* **Task directions**:
Your answer should hold only the lines from the start of the data below through the line with "Rendered at 2001 by 1125 pixels.", copied exactly, with pictures left out.

* **Supplied records**:
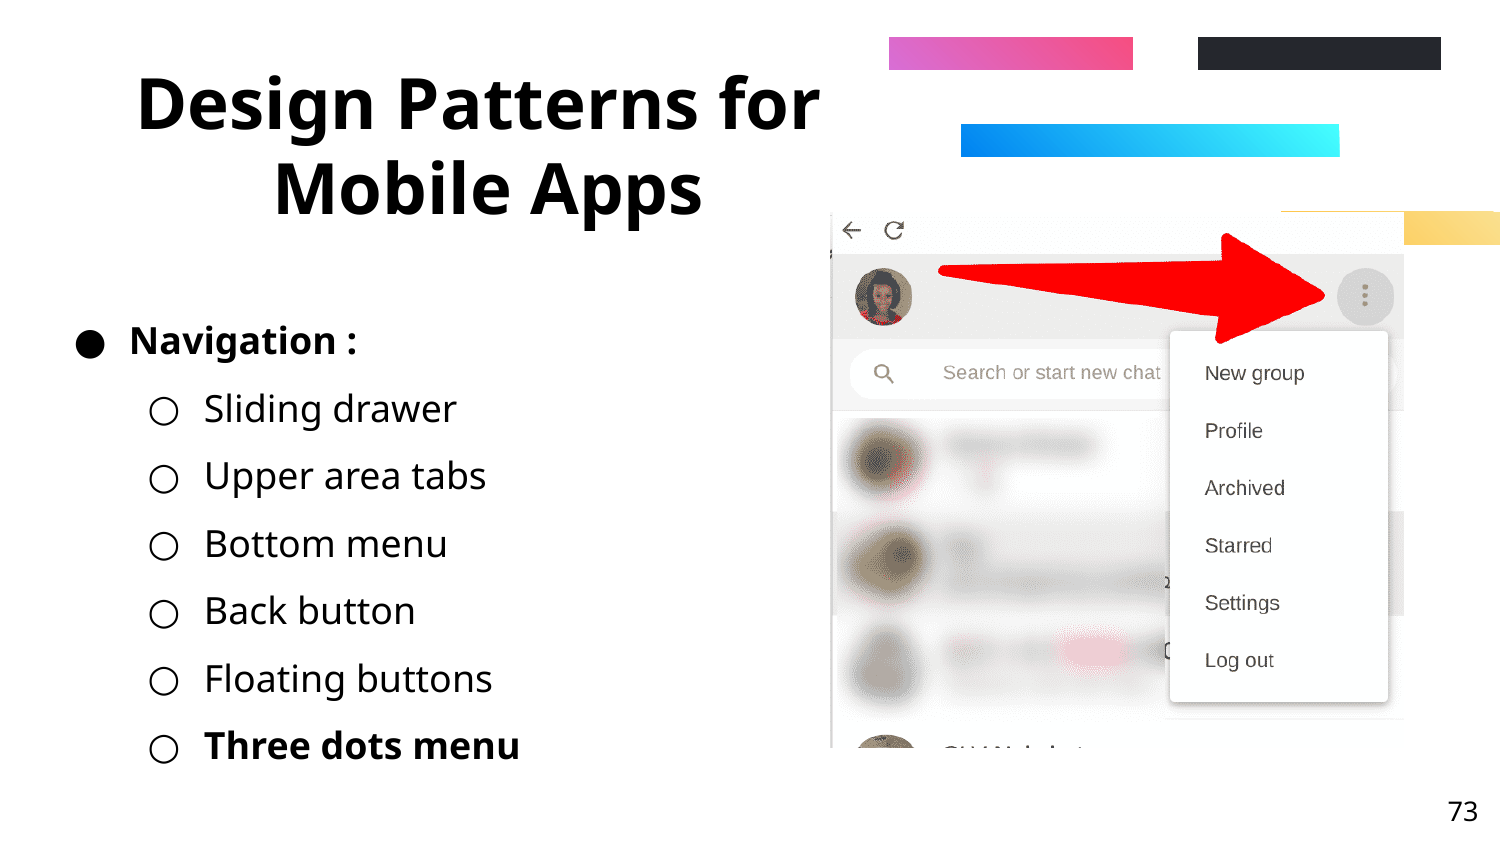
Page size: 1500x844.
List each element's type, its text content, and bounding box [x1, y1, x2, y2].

picture [829, 211, 1404, 748]
subtitle Navigation : Sliding drawer Upper area tabs Bottom menu Back button Floating buttons Three dots menu [38, 279, 1475, 776]
slide_number ‹#› [1403, 779, 1494, 844]
title Design Patterns for Mobile Apps [17, 37, 959, 251]
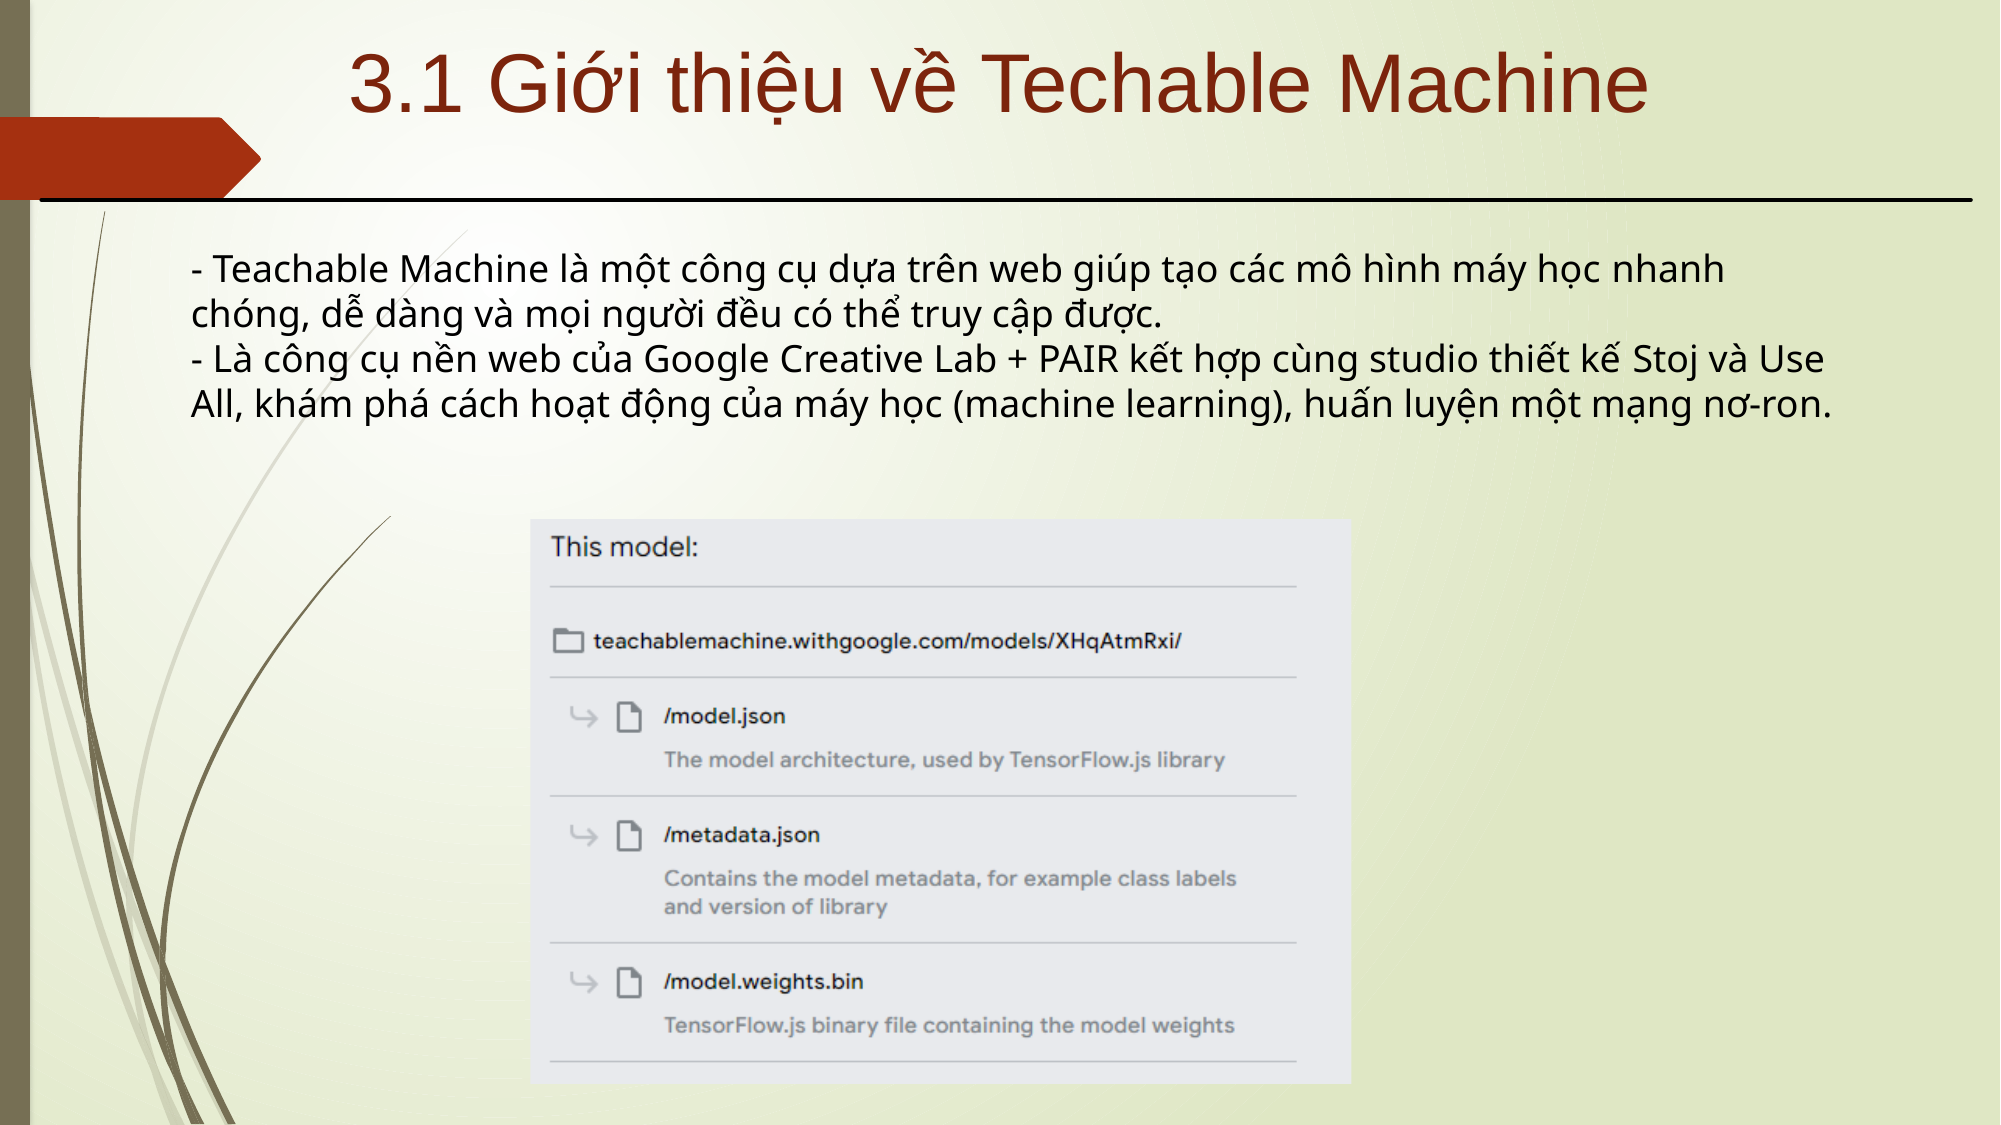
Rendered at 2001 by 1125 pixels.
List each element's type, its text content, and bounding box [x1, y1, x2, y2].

picture [530, 519, 1352, 1085]
text_box - Teachable Machine là một công cụ dựa trên web giúp tạo các mô hình máy học nhanh chóng, dễ dàng và mọi người đều có thể truy cập được. - Là công cụ nền web của Google Creative Lab + PAIR kết hợp cùng studio thiết kế Stoj và Use All, khám phá cách hoạt động của máy học (machine learning), huấn luyện một mạng nơ-ron. [176, 237, 1860, 433]
title 3.1 Giới thiệu về Techable Machine [249, 10, 1750, 148]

* **Output**:
Page size: 1500x844.
List each element's type, its text content, and bounding box [x1, y1, x2, y2].

picture [829, 211, 1404, 748]
subtitle Navigation : Sliding drawer Upper area tabs Bottom menu Back button Floating buttons Three dots menu [38, 279, 1475, 776]
slide_number ‹#› [1403, 779, 1494, 844]
title Design Patterns for Mobile Apps [17, 37, 959, 251]
Rendered at 2001 by 1125 pixels.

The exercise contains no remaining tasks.